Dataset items
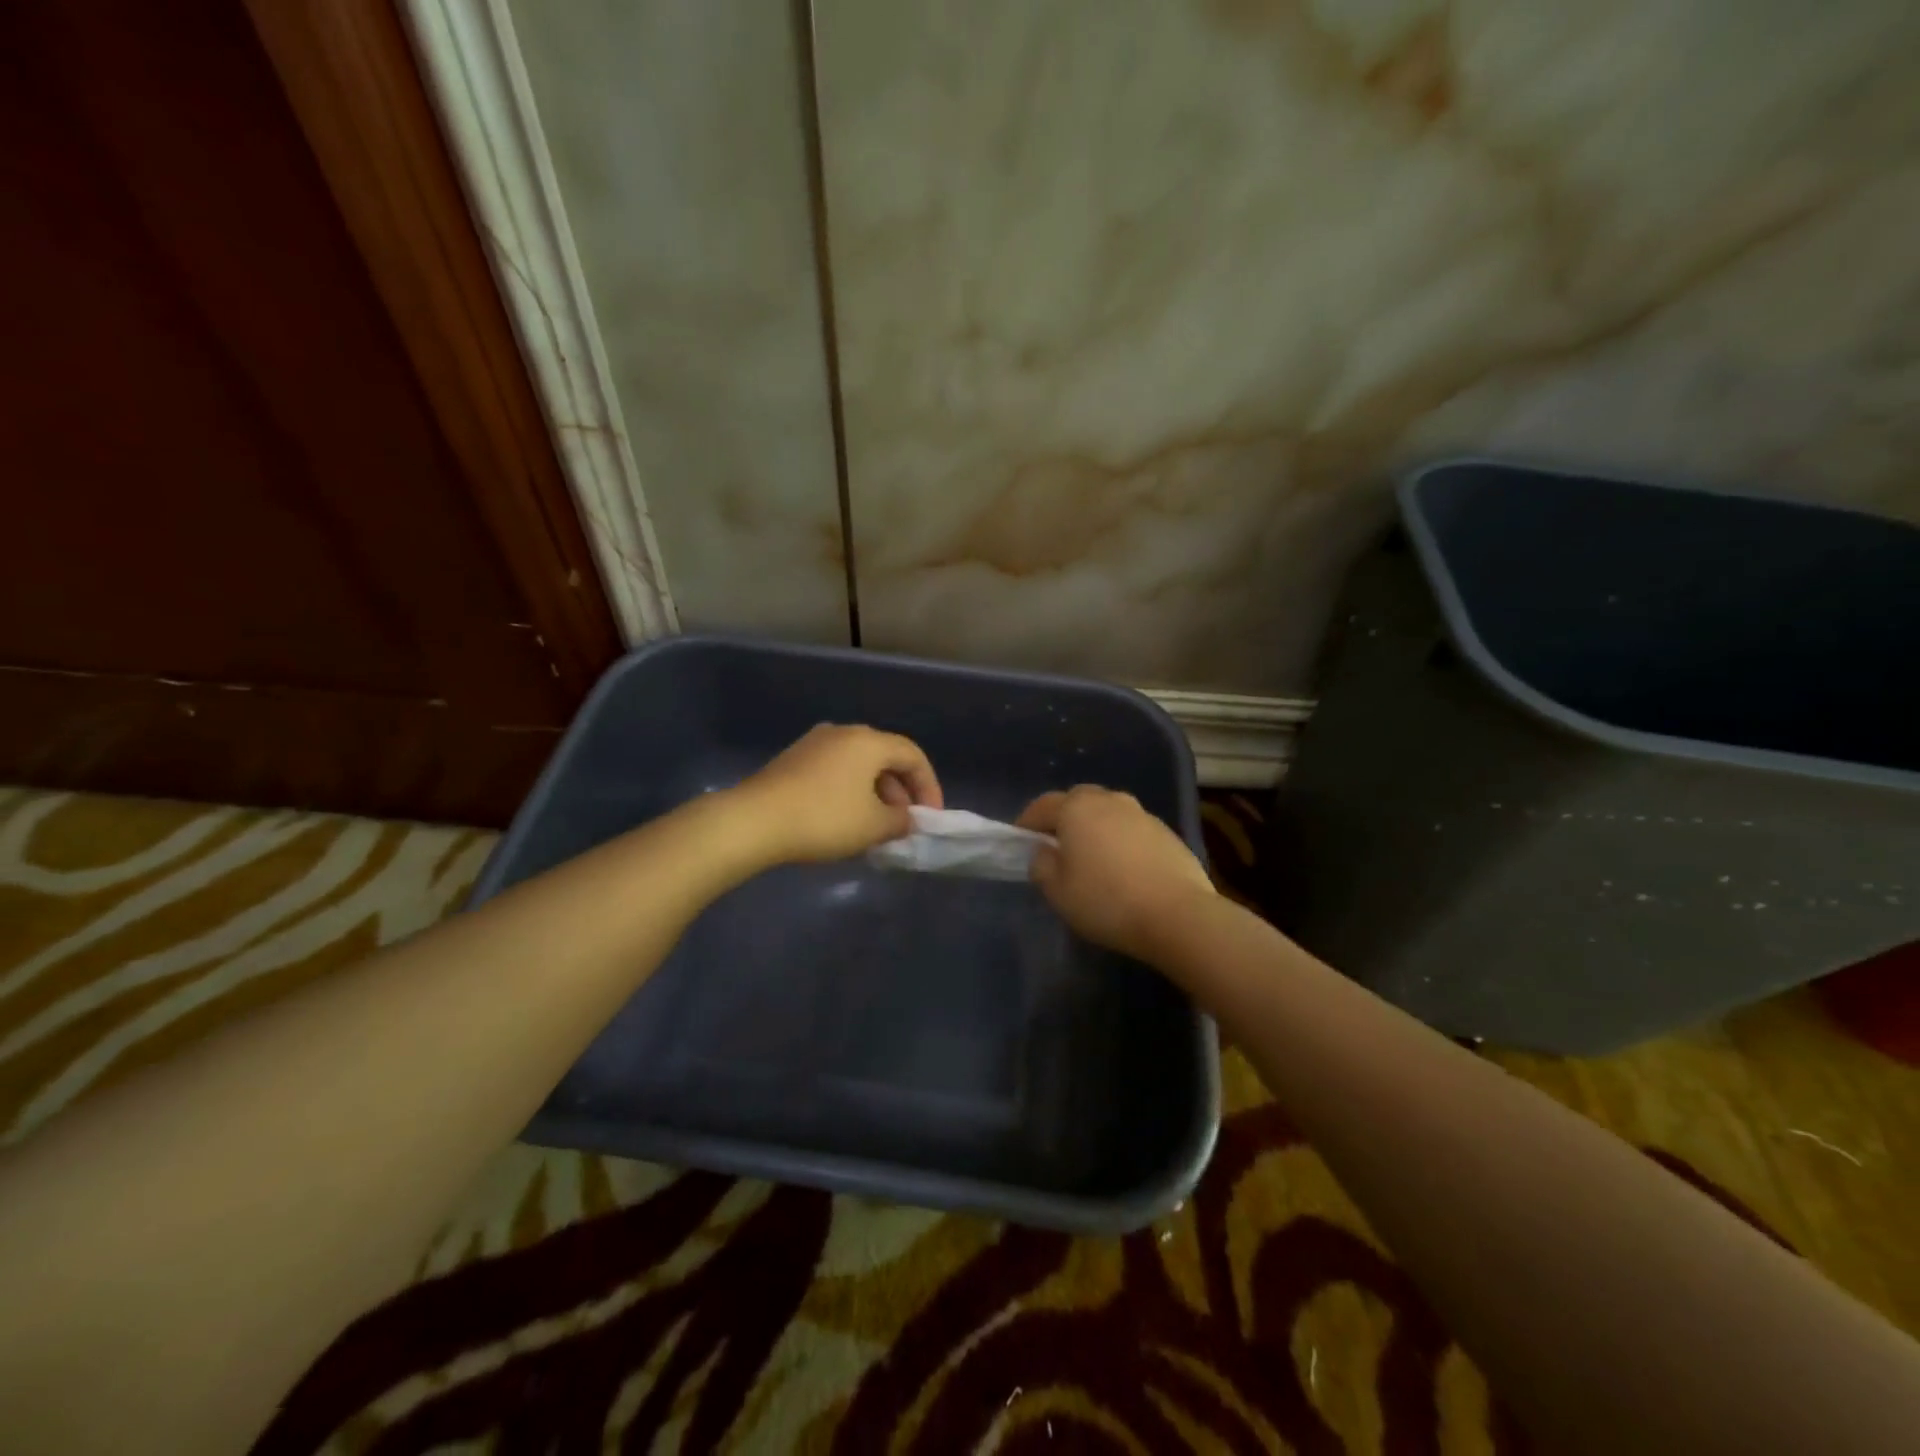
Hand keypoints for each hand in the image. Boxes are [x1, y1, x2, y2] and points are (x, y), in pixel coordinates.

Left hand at [726, 724, 942, 865]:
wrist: (753, 821)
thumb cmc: (824, 819)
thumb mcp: (873, 826)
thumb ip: (901, 821)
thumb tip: (906, 818)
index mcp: (869, 741)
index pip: (913, 756)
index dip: (929, 786)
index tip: (930, 818)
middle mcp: (844, 733)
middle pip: (885, 758)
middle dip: (901, 791)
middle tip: (904, 824)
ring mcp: (814, 743)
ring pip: (859, 765)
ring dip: (876, 793)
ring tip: (876, 827)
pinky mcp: (793, 759)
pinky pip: (836, 771)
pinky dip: (850, 792)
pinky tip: (845, 820)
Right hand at [1017, 786, 1213, 960]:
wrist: (1177, 914)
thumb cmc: (1106, 901)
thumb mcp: (1057, 891)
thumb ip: (1042, 866)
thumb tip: (1044, 852)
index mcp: (1076, 808)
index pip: (1042, 806)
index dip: (1027, 822)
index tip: (1020, 840)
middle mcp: (1109, 800)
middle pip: (1078, 801)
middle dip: (1063, 818)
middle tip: (1056, 845)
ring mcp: (1142, 814)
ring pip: (1108, 813)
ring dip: (1095, 827)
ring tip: (1091, 857)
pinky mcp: (1166, 833)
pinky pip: (1131, 829)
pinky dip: (1120, 841)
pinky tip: (1122, 868)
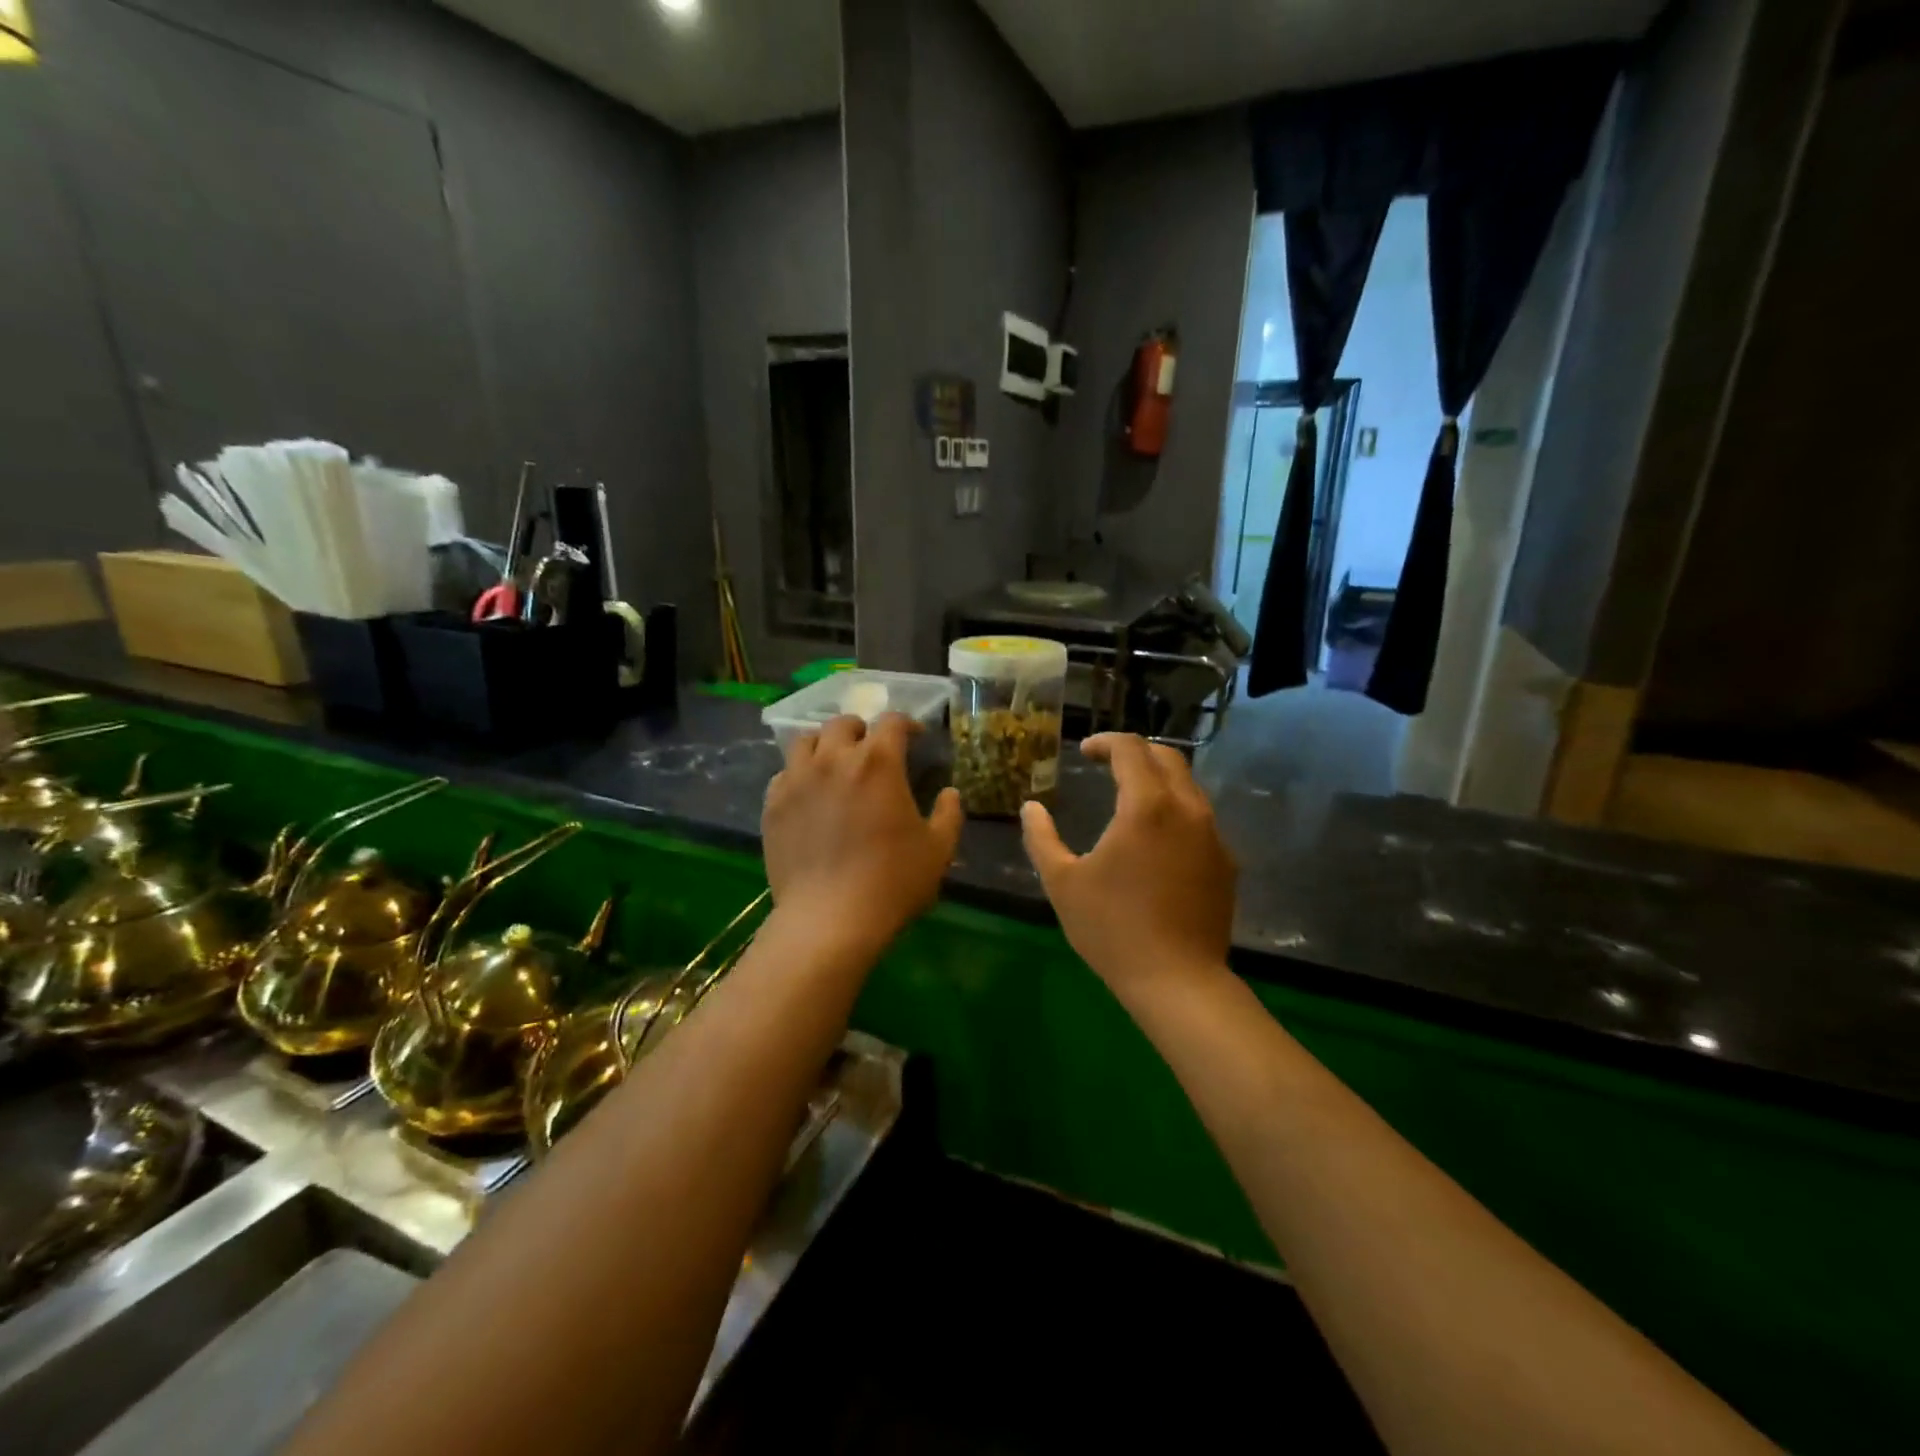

> [What to produce] Please repeat the entries exactly. Do not include the pictures.

> [Exercise solution]
Hand keypoints for each hand in the image. Boxes are [x1, y1, x2, y2] and points are (x, y), in pixel coordinates.

Left hand at [726, 724, 942, 865]:
wrist: (753, 821)
thumb cmc: (824, 819)
thumb mcp: (873, 826)
thumb ip: (901, 821)
thumb tip: (906, 818)
index mcp: (869, 741)
index pip: (913, 756)
index dip: (929, 786)
index tip: (930, 818)
middle mcp: (844, 733)
middle pip: (885, 758)
middle dip: (901, 791)
middle tip: (904, 824)
ring mcp: (814, 743)
ring pip: (859, 765)
ring dip: (876, 793)
ring tip: (876, 827)
pinky mcp: (793, 759)
pinky pip: (836, 771)
pinky dip: (850, 792)
pinky tip: (845, 820)
Right hand at [1017, 786, 1213, 960]:
wrist: (1177, 914)
thumb cmc: (1106, 901)
thumb mcp: (1057, 891)
thumb ip: (1042, 866)
thumb tip: (1044, 852)
index mcp: (1076, 808)
index pip: (1042, 806)
index dip: (1027, 822)
index tip: (1020, 840)
middle mcp: (1109, 800)
middle pip: (1078, 801)
middle dip: (1063, 818)
middle tip: (1056, 845)
ring mcp: (1142, 814)
ring pip: (1108, 813)
ring dip: (1095, 827)
ring tip: (1091, 857)
pinky mcp: (1166, 833)
pinky pip: (1131, 829)
pinky dip: (1120, 841)
pinky tip: (1122, 868)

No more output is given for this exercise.